Problem: What you return should be each line of the data containing the string "civil".

Dataset extract:

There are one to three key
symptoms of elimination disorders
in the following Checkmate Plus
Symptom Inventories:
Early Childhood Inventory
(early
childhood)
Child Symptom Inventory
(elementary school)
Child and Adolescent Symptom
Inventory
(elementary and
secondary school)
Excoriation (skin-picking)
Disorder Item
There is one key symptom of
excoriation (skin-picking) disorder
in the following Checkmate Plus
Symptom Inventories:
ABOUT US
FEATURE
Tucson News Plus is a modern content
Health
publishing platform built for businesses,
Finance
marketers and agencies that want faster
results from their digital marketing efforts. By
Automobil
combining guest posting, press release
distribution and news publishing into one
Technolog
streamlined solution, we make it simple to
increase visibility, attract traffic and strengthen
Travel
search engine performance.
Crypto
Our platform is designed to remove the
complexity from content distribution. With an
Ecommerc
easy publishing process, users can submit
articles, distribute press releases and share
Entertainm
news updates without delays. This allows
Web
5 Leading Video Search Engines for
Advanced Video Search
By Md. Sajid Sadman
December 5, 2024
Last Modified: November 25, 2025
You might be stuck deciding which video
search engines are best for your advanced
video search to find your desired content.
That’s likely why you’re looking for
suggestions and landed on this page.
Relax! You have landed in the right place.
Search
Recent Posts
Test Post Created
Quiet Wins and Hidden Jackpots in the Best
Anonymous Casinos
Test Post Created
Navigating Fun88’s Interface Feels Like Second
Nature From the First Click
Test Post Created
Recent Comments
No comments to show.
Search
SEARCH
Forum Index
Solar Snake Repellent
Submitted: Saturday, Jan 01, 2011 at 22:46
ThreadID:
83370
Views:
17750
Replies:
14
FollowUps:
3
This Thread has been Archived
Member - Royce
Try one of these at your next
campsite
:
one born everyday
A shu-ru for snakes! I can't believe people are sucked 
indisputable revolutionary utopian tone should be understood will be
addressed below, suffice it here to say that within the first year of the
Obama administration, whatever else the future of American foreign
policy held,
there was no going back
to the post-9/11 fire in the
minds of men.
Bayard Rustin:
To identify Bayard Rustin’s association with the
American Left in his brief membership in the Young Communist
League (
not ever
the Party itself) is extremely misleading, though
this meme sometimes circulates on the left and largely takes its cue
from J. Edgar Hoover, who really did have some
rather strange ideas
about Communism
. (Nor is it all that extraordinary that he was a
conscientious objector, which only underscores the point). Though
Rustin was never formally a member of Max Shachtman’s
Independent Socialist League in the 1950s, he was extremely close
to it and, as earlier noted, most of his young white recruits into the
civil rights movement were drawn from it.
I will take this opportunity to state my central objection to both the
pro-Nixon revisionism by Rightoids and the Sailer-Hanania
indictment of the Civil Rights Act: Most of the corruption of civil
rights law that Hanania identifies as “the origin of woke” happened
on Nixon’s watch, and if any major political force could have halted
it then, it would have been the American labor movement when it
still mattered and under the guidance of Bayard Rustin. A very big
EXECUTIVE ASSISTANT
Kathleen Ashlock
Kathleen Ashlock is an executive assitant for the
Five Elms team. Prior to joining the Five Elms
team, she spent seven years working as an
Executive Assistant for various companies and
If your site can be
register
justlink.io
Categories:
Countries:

Finished task:
civil rights movement were drawn from it.
indictment of the Civil Rights Act: Most of the corruption of civil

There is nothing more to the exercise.